## [Consigne 1]
D'après la page consacrée à Julia Malye, à quel prix l'ebook avec DRM est-il vendu ?
## [Consigne 2]
Veuillez restituer à l'identique le passage de la page consacrée à Julia Malye, depuis les mots « Rencontre avec Julia » jusqu'aux mots « tel sujet ? » inclus.

## [Extrait du texte]
Julia Malye
Balland
janvier 2013
250 p.
ebook avec DRM 12,99 €
 
 
 
Rencontre avec Julia Malye

 

Elle est jeune, elle est ravissante et elle en est déjà à son deuxième roman. Julia Malye nous parle de « Thémoé ».

Un jeune homme condamné par un mal incurable, et qui sait qu’il ne fêtera pas ses 21 ans… Pourquoi, alors que vous êtes une jeune romancière de 18 ans,  avoir choisi un tel sujet ?

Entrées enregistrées
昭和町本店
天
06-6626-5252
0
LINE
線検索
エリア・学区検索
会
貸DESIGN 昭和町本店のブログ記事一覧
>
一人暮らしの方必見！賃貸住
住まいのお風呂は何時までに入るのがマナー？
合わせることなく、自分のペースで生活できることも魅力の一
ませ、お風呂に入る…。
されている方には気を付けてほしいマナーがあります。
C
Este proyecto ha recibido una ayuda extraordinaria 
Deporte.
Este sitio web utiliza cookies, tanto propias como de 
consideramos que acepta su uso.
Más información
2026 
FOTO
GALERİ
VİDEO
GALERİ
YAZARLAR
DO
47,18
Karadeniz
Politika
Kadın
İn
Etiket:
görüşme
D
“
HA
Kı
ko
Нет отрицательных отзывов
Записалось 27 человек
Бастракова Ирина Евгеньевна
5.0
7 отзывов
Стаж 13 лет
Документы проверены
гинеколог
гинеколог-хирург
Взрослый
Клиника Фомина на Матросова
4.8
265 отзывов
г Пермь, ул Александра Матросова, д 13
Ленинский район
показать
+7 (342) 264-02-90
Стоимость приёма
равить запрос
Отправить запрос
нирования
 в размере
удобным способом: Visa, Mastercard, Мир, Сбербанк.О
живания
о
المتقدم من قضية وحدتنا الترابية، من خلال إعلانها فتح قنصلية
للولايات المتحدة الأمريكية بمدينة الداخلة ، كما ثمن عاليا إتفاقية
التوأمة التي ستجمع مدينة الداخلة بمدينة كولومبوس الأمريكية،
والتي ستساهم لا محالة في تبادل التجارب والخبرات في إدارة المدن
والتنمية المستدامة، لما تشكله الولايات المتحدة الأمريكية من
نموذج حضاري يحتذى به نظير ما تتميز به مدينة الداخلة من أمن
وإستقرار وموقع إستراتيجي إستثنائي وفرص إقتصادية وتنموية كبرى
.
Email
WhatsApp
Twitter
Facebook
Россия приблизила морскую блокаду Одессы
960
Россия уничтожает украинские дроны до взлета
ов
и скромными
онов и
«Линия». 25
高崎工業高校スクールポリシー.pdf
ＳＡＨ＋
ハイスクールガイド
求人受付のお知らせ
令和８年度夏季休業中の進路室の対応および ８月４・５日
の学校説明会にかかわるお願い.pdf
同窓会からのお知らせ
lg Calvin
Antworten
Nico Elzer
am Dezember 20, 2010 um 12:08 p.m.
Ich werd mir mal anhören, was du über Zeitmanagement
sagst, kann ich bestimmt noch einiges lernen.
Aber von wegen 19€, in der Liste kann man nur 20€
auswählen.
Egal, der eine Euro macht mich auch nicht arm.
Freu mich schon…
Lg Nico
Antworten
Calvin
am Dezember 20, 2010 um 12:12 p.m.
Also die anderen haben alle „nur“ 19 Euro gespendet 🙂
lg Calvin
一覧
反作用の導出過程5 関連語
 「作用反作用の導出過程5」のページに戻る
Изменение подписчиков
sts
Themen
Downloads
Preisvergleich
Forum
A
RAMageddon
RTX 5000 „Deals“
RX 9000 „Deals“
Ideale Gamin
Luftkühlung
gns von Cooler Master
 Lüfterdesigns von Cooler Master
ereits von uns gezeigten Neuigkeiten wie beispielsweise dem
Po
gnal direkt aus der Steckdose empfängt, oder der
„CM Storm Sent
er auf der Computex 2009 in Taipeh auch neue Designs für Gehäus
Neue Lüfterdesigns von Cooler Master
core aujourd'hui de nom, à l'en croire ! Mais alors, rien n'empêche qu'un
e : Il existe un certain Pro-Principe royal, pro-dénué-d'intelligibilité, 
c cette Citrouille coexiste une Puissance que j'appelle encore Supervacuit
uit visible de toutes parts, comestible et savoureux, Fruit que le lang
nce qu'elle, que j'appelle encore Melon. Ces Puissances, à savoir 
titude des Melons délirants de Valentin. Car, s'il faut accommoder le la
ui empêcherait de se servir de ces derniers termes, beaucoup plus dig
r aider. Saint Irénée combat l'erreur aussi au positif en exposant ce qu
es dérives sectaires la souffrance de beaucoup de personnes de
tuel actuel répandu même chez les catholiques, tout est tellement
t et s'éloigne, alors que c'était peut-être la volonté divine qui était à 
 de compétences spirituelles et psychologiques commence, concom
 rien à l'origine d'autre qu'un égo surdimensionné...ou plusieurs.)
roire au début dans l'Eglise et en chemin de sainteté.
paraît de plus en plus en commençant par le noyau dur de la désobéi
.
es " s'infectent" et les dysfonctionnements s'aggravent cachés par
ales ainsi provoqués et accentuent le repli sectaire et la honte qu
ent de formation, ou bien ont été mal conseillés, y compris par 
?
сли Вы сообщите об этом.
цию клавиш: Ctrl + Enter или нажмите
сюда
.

## [Corrigé 1]
12,99 €.

## [Corrigé 2]
Rencontre avec Julia Malye

 

Elle est jeune, elle est ravissante et elle en est déjà à son deuxième roman. Julia Malye nous parle de « Thémoé ».

Un jeune homme condamné par un mal incurable, et qui sait qu’il ne fêtera pas ses 21 ans… Pourquoi, alors que vous êtes une jeune romancière de 18 ans,  avoir choisi un tel sujet ?